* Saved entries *
»»
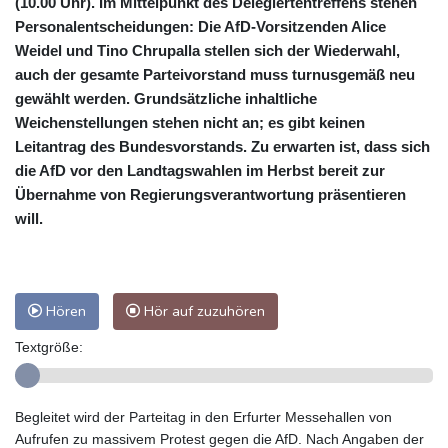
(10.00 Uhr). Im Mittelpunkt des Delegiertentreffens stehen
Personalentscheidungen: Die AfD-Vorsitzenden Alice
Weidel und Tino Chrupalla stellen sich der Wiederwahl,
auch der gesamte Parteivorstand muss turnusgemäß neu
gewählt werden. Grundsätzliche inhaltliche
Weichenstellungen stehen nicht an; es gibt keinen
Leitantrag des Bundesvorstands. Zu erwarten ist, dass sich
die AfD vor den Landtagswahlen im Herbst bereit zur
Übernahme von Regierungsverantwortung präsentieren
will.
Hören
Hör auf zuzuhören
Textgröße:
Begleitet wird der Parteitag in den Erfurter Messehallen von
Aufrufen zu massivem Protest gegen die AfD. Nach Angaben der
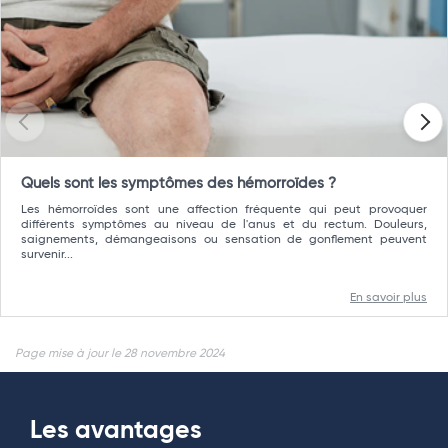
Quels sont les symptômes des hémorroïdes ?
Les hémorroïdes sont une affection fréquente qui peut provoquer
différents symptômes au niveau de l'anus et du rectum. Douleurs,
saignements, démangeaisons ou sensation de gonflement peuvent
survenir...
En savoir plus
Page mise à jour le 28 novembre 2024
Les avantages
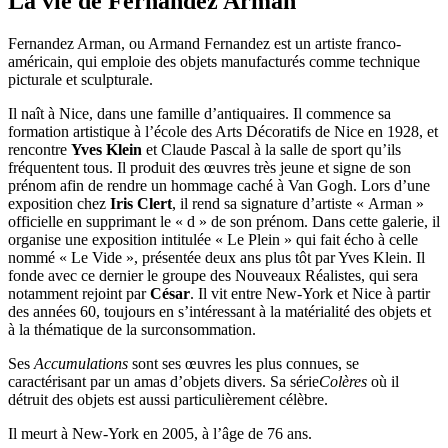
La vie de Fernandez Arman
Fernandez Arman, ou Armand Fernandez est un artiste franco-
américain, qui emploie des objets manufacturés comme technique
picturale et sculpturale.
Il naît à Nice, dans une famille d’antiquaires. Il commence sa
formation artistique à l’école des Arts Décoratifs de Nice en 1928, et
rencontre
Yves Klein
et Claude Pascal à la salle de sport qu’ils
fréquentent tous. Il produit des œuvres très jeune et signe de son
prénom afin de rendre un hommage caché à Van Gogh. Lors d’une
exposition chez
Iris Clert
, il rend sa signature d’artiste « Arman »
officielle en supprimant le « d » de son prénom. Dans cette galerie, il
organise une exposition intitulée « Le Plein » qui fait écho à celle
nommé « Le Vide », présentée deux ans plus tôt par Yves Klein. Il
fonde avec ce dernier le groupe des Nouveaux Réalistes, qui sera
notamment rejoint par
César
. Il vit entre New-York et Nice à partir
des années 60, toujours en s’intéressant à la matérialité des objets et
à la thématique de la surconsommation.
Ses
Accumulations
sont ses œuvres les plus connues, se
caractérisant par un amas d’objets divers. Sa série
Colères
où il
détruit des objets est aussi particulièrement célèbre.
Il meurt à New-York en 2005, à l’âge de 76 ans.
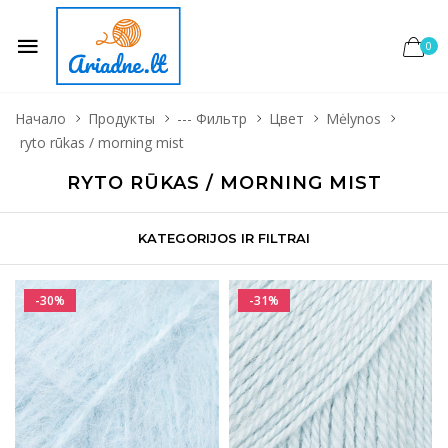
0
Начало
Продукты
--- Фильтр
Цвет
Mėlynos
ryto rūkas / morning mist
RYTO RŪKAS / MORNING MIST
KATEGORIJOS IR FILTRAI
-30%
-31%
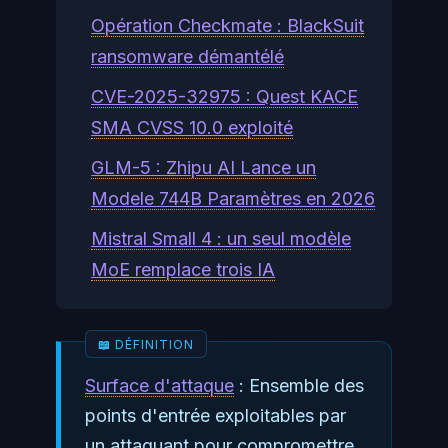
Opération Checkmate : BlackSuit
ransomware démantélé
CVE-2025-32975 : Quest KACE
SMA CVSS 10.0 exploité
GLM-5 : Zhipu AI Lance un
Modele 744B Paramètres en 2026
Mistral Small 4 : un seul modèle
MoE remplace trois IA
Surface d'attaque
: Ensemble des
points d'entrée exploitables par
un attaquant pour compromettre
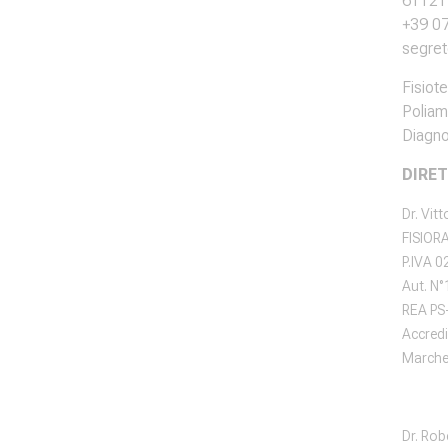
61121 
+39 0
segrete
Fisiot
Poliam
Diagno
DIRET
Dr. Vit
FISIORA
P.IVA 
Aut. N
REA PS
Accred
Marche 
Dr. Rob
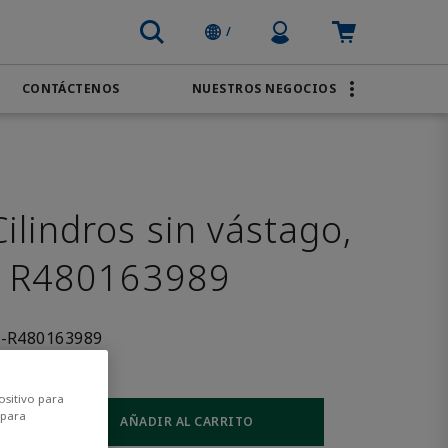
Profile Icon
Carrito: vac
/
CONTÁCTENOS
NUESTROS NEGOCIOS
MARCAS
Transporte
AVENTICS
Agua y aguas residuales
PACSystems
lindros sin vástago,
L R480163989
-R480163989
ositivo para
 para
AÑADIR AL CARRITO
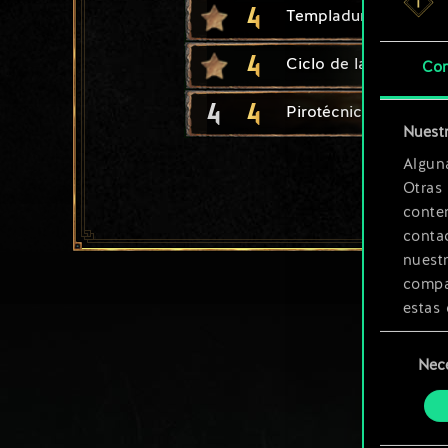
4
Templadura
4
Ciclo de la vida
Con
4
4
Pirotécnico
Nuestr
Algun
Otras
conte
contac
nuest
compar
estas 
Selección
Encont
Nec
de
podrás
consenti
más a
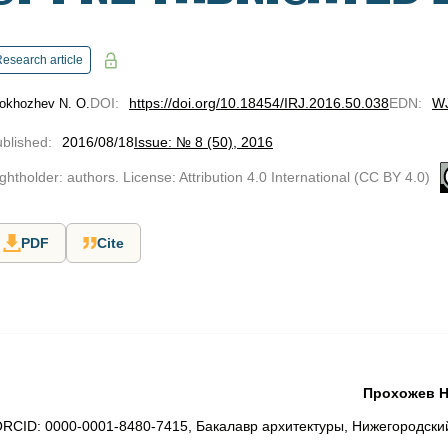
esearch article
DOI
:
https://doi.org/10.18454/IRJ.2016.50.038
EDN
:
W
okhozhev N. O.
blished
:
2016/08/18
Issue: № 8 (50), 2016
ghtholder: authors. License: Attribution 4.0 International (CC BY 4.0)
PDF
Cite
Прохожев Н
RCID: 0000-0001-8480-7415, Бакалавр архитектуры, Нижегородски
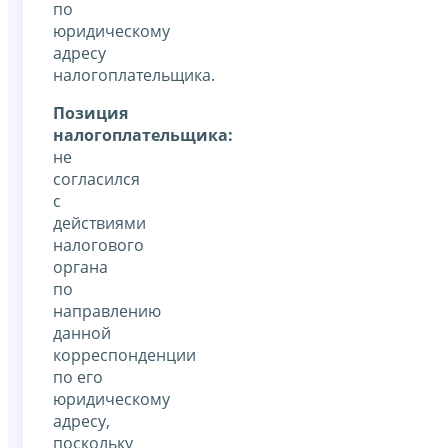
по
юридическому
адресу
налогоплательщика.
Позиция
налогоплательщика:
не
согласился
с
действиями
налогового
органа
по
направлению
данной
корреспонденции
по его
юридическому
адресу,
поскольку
««
The word "artiste" may appear in several lines of the data; copy every line where it does.

Fernandez Arman, ou Armand Fernandez est un artiste franco-
, il rend sa signature d’artiste « Arman »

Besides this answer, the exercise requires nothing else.